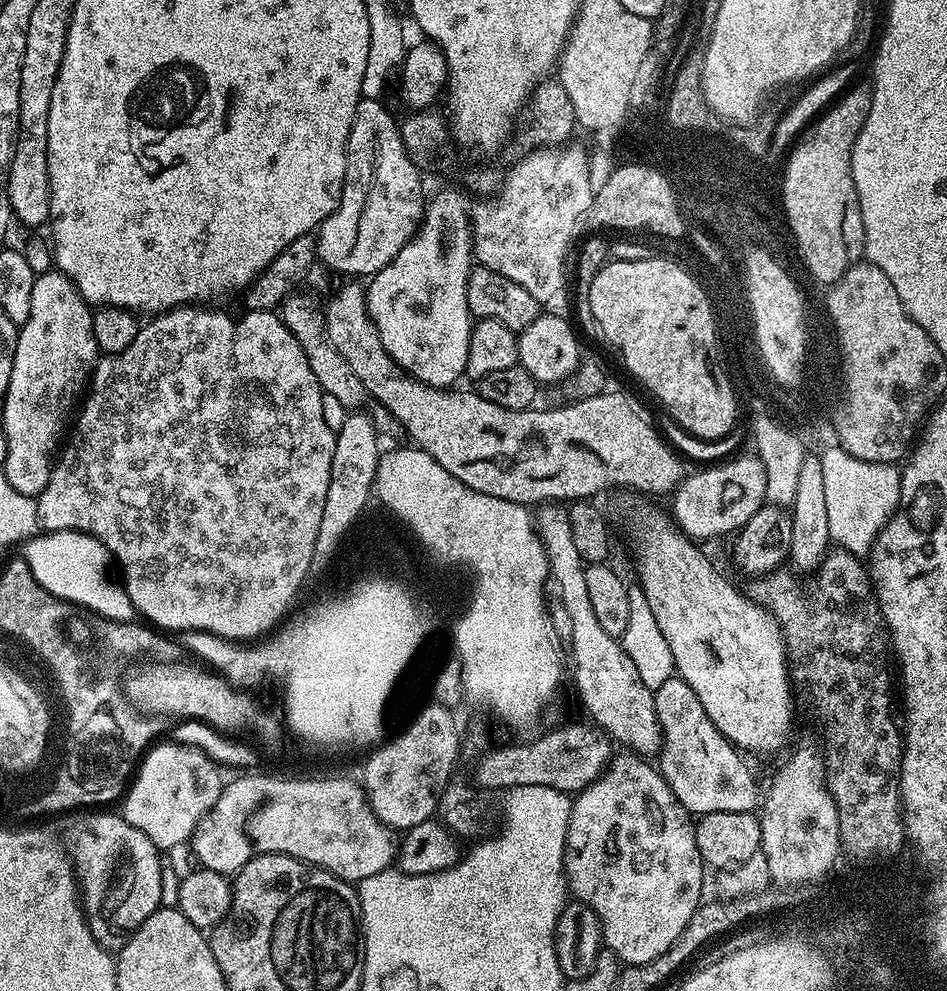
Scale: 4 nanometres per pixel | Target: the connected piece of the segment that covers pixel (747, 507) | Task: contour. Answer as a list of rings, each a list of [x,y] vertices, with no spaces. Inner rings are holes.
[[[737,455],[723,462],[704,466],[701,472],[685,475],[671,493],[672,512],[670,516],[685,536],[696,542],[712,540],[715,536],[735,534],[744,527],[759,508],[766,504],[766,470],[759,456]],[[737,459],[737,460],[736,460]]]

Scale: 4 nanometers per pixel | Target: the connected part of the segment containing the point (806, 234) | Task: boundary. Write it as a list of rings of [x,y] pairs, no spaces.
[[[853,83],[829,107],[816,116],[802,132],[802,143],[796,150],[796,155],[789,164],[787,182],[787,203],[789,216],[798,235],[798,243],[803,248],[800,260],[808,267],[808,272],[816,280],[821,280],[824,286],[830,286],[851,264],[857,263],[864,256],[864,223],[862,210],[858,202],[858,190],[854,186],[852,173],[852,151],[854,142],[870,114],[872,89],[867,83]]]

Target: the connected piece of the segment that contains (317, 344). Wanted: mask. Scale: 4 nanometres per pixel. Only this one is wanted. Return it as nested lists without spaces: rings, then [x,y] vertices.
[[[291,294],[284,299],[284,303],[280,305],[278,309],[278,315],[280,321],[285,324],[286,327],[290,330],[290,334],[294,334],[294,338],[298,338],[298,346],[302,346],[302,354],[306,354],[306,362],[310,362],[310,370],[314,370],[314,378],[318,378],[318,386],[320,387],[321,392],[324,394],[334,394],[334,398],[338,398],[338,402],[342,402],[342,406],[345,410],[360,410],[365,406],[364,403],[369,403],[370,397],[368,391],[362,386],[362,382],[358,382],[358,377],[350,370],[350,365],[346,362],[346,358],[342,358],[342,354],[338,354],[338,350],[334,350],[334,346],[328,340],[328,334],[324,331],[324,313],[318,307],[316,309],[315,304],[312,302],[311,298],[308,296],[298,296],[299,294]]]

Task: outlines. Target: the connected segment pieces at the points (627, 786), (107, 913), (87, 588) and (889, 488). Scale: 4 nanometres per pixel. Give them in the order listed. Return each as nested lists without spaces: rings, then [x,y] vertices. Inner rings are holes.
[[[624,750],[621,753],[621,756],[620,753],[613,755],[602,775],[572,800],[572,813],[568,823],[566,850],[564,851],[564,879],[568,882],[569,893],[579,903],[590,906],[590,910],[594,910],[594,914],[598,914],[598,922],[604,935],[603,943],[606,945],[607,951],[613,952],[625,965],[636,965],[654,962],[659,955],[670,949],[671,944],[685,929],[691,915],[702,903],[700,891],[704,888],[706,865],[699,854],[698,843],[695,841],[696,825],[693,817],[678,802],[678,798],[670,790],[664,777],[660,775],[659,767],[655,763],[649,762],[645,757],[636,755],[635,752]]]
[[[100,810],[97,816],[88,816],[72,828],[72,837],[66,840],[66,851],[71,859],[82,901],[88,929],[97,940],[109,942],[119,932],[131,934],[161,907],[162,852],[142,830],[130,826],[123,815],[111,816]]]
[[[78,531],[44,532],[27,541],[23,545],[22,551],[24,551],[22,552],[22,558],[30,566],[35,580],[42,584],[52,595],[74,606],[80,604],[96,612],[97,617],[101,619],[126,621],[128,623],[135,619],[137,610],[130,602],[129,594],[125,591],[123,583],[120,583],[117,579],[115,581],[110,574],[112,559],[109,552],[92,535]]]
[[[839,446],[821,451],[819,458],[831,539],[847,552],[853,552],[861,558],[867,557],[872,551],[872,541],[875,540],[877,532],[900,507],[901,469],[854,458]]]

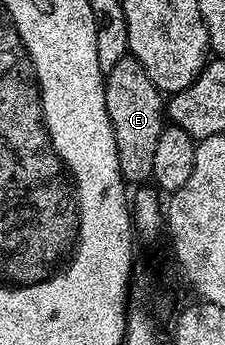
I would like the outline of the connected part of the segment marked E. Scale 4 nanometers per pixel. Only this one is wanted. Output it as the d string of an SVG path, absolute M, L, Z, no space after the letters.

■ ■ ■ ■

▸ **Action item**
Please write out all the entries above exactly, but leave out the pictures.

▸ **Solution below**
Scale: 4 nanometres per pixel | Target: the connected piece of the segment that covers pixel (747, 507) | Task: contour. Answer as a list of rings, each a list of [x,y] vertices, with no spaces. Inner rings are holes.
[[[737,455],[723,462],[704,466],[701,472],[685,475],[671,493],[672,512],[670,516],[685,536],[696,542],[712,540],[715,536],[735,534],[744,527],[759,508],[766,504],[766,470],[759,456]],[[737,459],[737,460],[736,460]]]

Scale: 4 nanometers per pixel | Target: the connected part of the segment containing the point (806, 234) | Task: boundary. Write it as a list of rings of [x,y] pairs, no spaces.
[[[853,83],[829,107],[816,116],[802,132],[802,143],[796,150],[796,155],[789,164],[787,182],[787,203],[789,216],[798,235],[798,243],[803,248],[800,260],[808,267],[808,272],[816,280],[821,280],[824,286],[830,286],[851,264],[857,263],[864,256],[864,223],[862,210],[858,202],[858,190],[854,186],[852,173],[852,151],[854,142],[870,114],[872,89],[867,83]]]

Target: the connected piece of the segment that contains (317, 344). Wanted: mask. Scale: 4 nanometres per pixel. Only this one is wanted. Return it as nested lists without spaces: rings, then [x,y] vertices.
[[[291,294],[284,299],[284,303],[280,305],[278,309],[278,315],[280,321],[285,324],[286,327],[290,330],[290,334],[294,334],[294,338],[298,338],[298,346],[302,346],[302,354],[306,354],[306,362],[310,362],[310,370],[314,370],[314,378],[318,378],[318,386],[320,387],[321,392],[324,394],[334,394],[334,398],[338,398],[338,402],[342,402],[342,406],[345,410],[360,410],[365,406],[364,403],[369,403],[370,397],[368,391],[362,386],[362,382],[358,382],[358,377],[350,370],[350,365],[346,362],[346,358],[342,358],[342,354],[338,354],[338,350],[334,350],[334,346],[328,340],[328,334],[324,331],[324,313],[318,307],[316,309],[315,304],[312,302],[311,298],[308,296],[298,296],[299,294]]]

Task: outlines. Target: the connected segment pieces at the points (627, 786), (107, 913), (87, 588) and (889, 488). Scale: 4 nanometres per pixel. Give them in the order listed. Return each as nested lists without spaces: rings, then [x,y] vertices. Inner rings are holes.
[[[624,750],[621,753],[621,756],[620,753],[613,755],[602,775],[572,800],[572,813],[568,823],[566,850],[564,851],[564,879],[568,882],[569,893],[579,903],[590,906],[590,910],[594,910],[594,914],[598,914],[598,922],[604,935],[603,943],[606,945],[607,951],[613,952],[625,965],[636,965],[654,962],[659,955],[670,949],[671,944],[685,929],[691,915],[702,903],[700,891],[704,888],[706,865],[699,854],[698,843],[695,841],[696,825],[693,817],[678,802],[678,798],[670,790],[664,777],[660,775],[659,767],[655,763],[649,762],[645,757],[636,755],[635,752]]]
[[[100,810],[97,816],[88,816],[72,828],[72,837],[66,840],[66,851],[71,859],[82,901],[88,929],[97,940],[109,942],[119,932],[131,934],[161,907],[162,852],[142,830],[130,826],[123,815],[111,816]]]
[[[78,531],[44,532],[27,541],[23,545],[22,551],[24,551],[22,552],[22,558],[30,566],[35,580],[42,584],[52,595],[74,606],[80,604],[96,612],[97,617],[101,619],[126,621],[128,623],[135,619],[137,610],[130,602],[129,594],[125,591],[123,583],[120,583],[117,579],[115,581],[110,574],[112,559],[109,552],[92,535]]]
[[[839,446],[821,451],[819,458],[831,539],[847,552],[853,552],[861,558],[867,557],[872,551],[872,541],[875,540],[877,532],[900,507],[901,469],[854,458]]]

I would like the outline of the connected part of the segment marked E. Scale 4 nanometers per pixel. Only this one is wanted. Output it as the d string of an SVG path, absolute M, L, Z, no space after the letters.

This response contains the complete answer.